Gaps and resentments between wealthy and poorer members quickly surfaced as presidents and prime ministers from the European Union’s 27 countries gathered Thursday in Brussels. The unity they showed during four years of Brexit talks was nowhere to be seen as they wrangled over the EU’s future priorities and who should pay for its ambitions.
From farm subsidies to beefed-up border security or unprecedented climate investment, every EU leader wants the continent-wide budget to fund their own national priorities. Outside the summit center, farmers rolled tractors down the street to push their demands for sufficient funds.
“I don’t plan to put my signature to this,” Dutch Prime Minister Mark Rutte said of the latest compromise budget proposal. All came in for the long haul, and Rutte was prepared, carrying a biography of Polish composer Frederic Chopin to get him through the long hours of negotiations.
Each leader laid out priorities at a collective round-table meeting, and then EU Council President Charles Michel met with each leader one by one to discuss their grievances and demands, officials said.
The summit stretched past midnight with no breakthrough in sight.

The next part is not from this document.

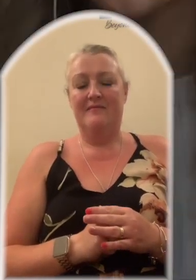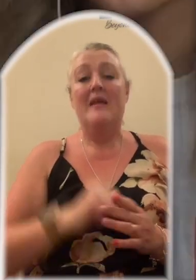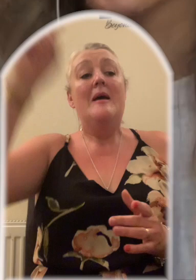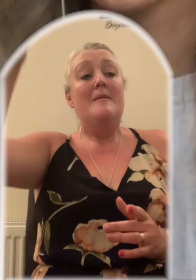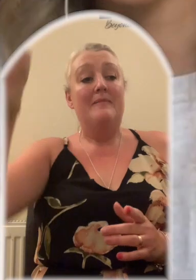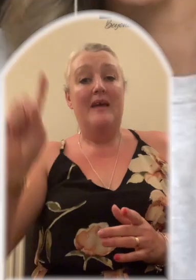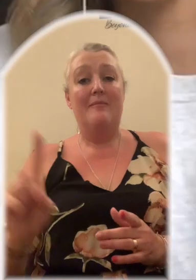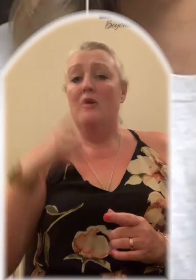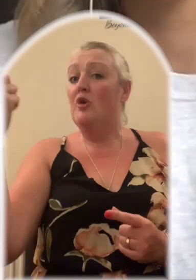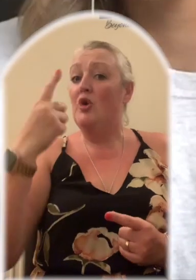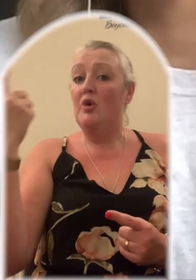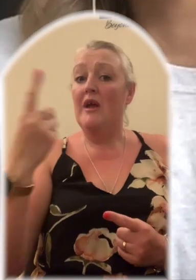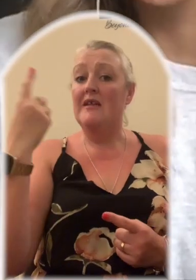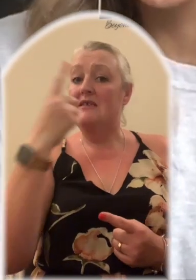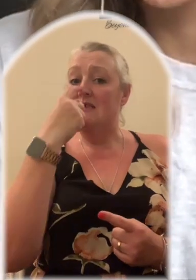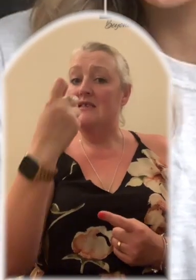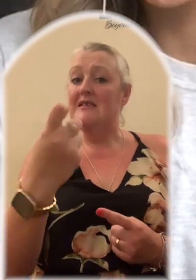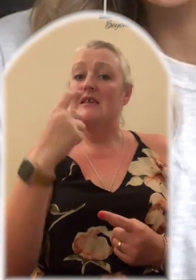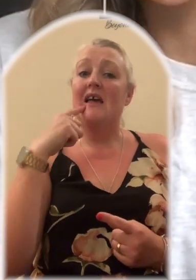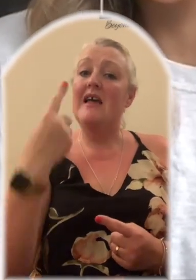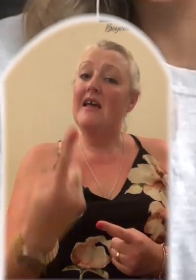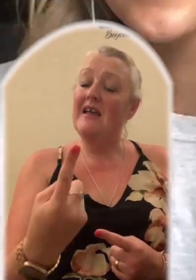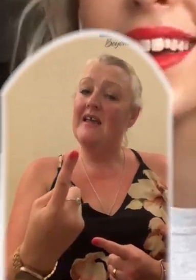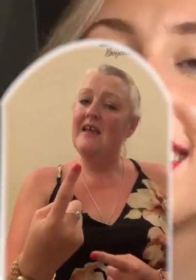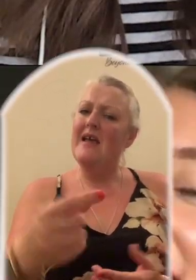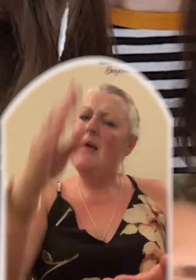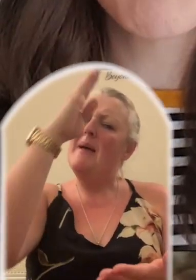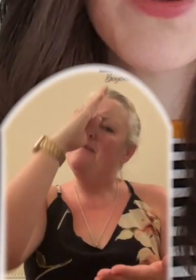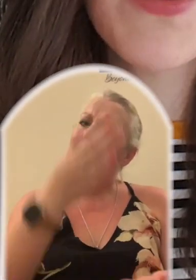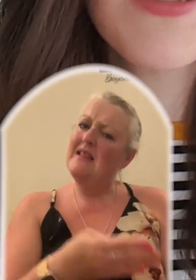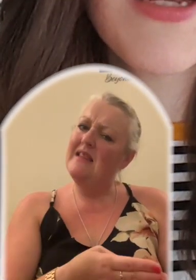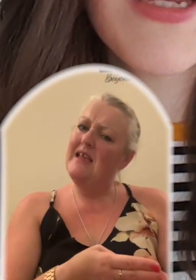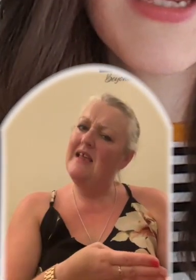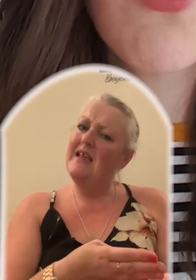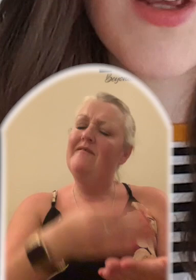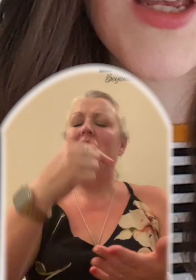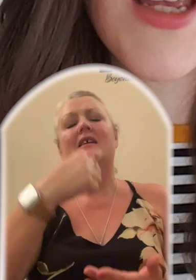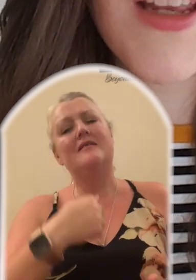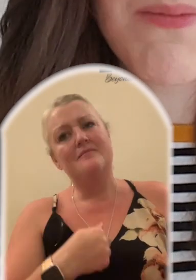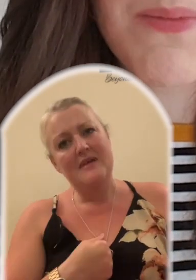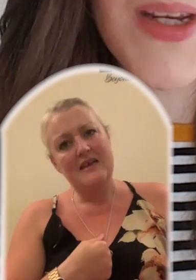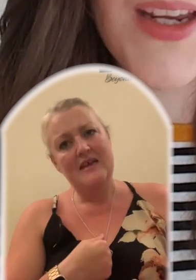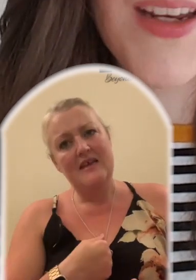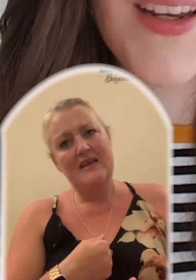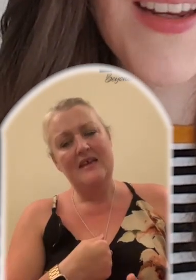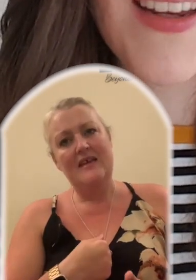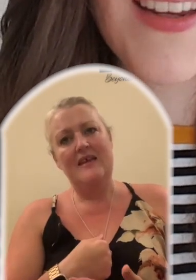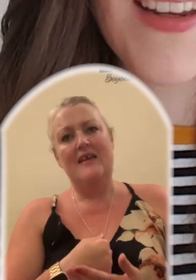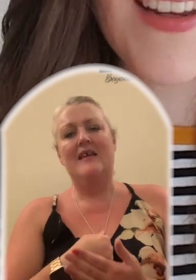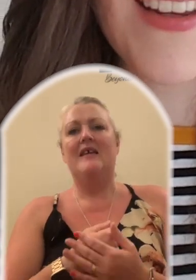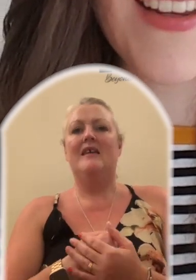People you can say Believe in me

The Greek leader wants a bigger budget. The Finnish leader wants it smaller. France wants more money for joint defense. Lithuania wants more money for farmers.

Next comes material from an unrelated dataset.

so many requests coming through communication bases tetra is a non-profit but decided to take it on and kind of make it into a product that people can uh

Meanwhile, concerns are growing about potential conflicts of interest that could see hundreds of millions of euros in funds granted to companies linked to some of the very people deciding how the money should be spent.

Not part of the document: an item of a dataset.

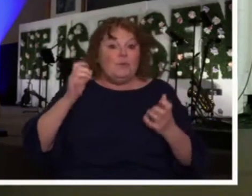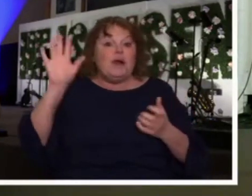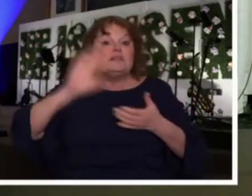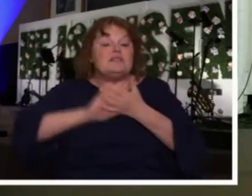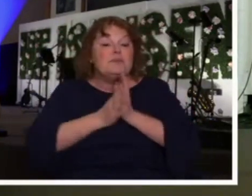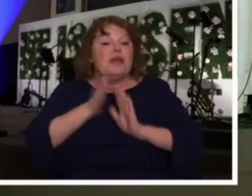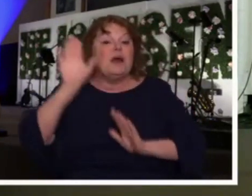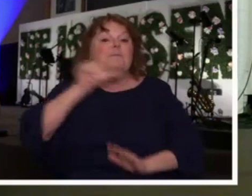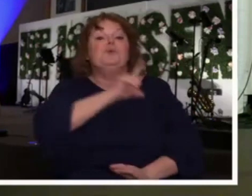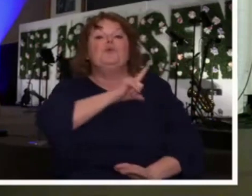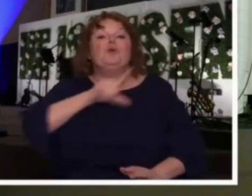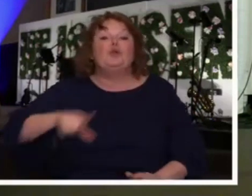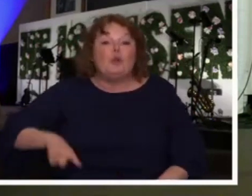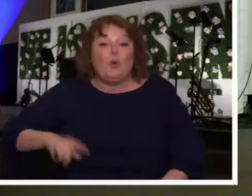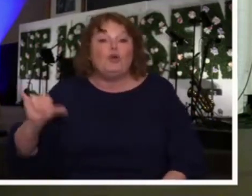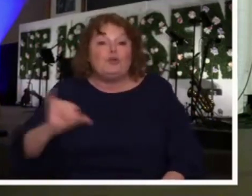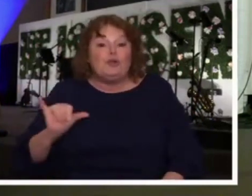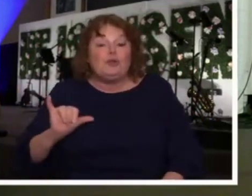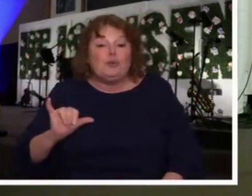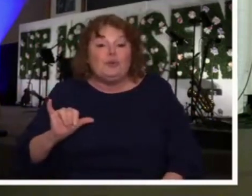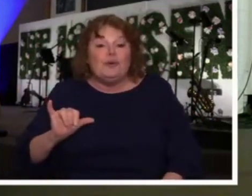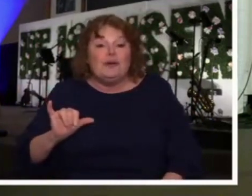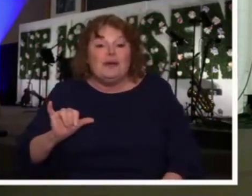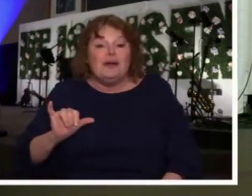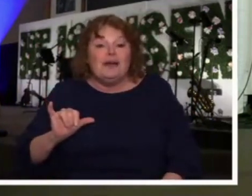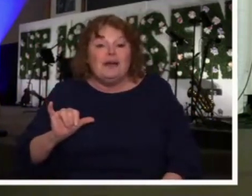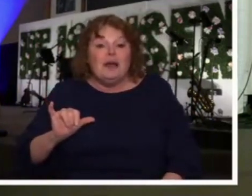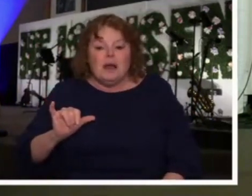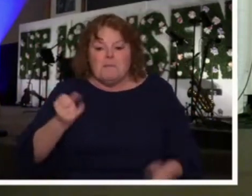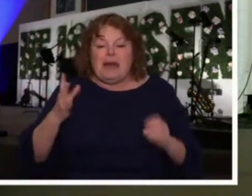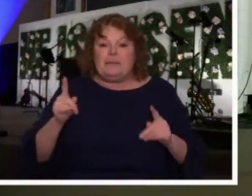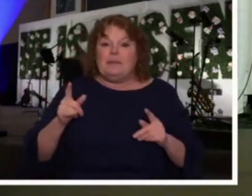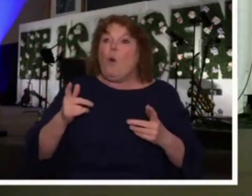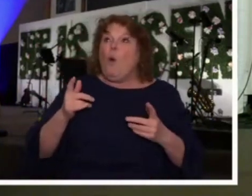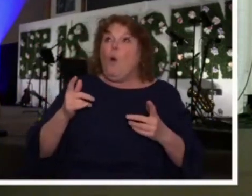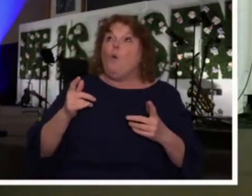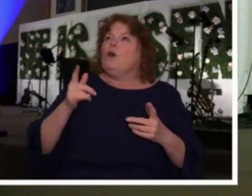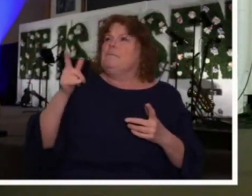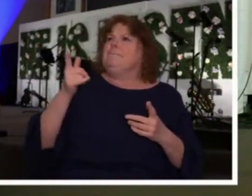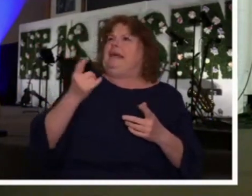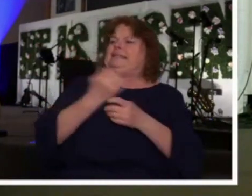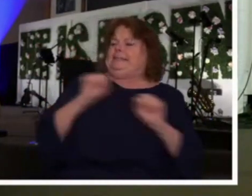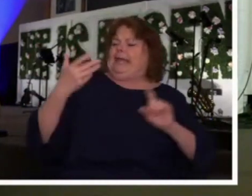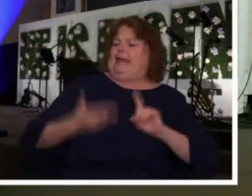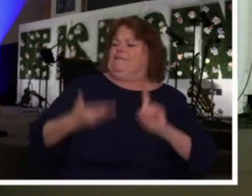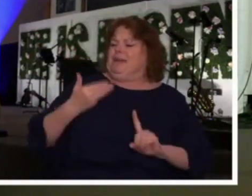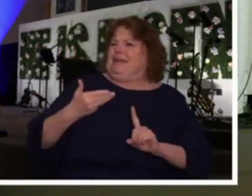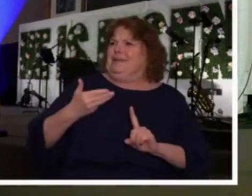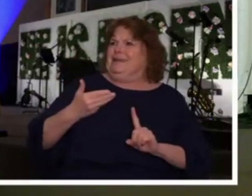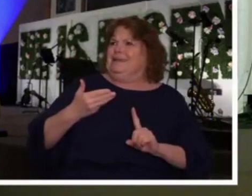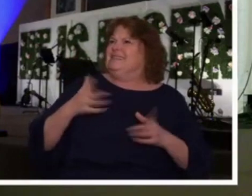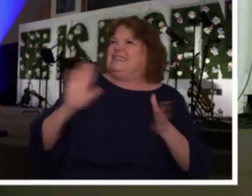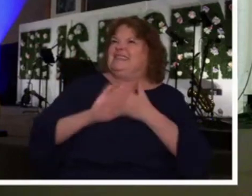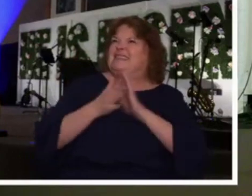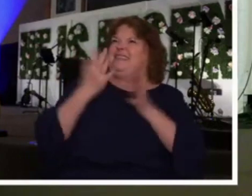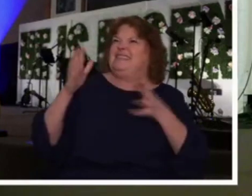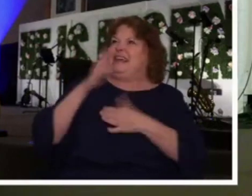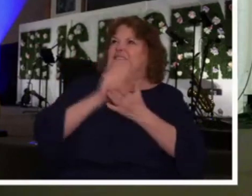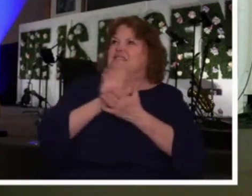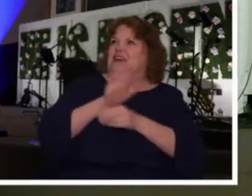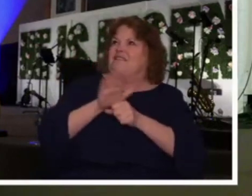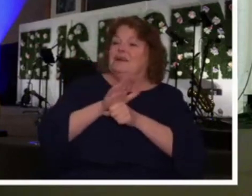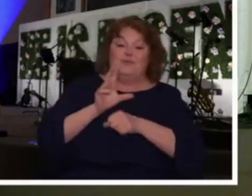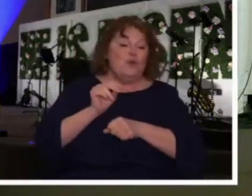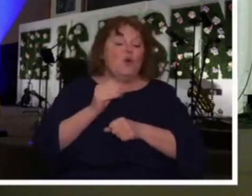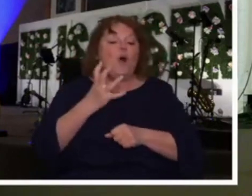assume the role of Lord of all. There's a lot of people that want Him just as a Savior, but He said, I want it all. I've redeemed it all.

Diplomats and number-crunchers have worked on the budget for years but the issues are so divisive that the leaders’ summit might last into Saturday and still end without a result.
“There are lot of concerns, priorities, and interests,” Michel said. “I’m well aware that the final steps that must be taken to find a compromise are always the most difficult.”
German Chancellor Angela Merkel also said she hoped “we get at least a good deal further,” but was forthright in defending the wealthy nations that put more into the shared EU budget than they get out of it.
“For net contributors the balance is not right yet.”
The EU nations need to regroup after Britain’s departure three weeks ago, and a show of unity on their common budget could help in that regard.
“With Great Britain leaving, it is a clear signal we have to give to our citizens that Europe is alive and well and we can continue functioning,” said Latvian Prime Minister Krisjanis Karins.
Prospects of that don’t look good.
Britain’s exit means the loss of up to 75 billions euros ($81 billion) in net contributions to the budget, and how to make up for that is causing friction. Leaders of rich nations don’t want to have to pay more into that common EU pot, and those from poorer member states are angry at the prospect of receiving less money from the EU.
Even if a trillion euros ($1.1 trillion) sounds like a lot, it actually amounts to about 1% of the gross national income of the 27 nations combined. The debate is over some 0.3 percentage points.
Michel came into the summit with a draft budget at 1.074% of EU gross national income. The parliament wants 1.3%, while the EU’s powerful executive arm, the European Commission, prefers 1.11%.
It’s not just about convincing reluctant member countries to stump up funds. The European Parliament must also ratify any final budget agreement and the EU lawmakers are not happy.
“At the moment, we remain 230 billion euros ($248 billion) apart,” European Parliament President David Sassoli said this week.
Ahead of the negotiations, the 27 member nations are roughly divided into two main camps. The so-called “Frugal Four” of Austria, Denmark, Rutte’s the Netherlands and Sweden versus the “Friends of Cohesion,” a group of mainly central and eastern European nations who want to see the continued flow of “cohesion funds,” money earmarked to help develop poorer regions.
The frugal four would like the budget to drop to as low as 1% of gross national income and say that with the loss of Britain the EU has to cut its coat according to its cloth.
French President Emmanuel Macron wants to go the other way.
“’It would be unacceptable to have a Europe that compensates the departure of the British by reducing spending.”
Complicating things further is the level of global uncertainty beyond the continent. While climate change was largely a technical matter during the last budget negotiations seven years ago, this time the EU is planning to spend a quarter of its budget on green issues, hoping to set an example for governments around the world.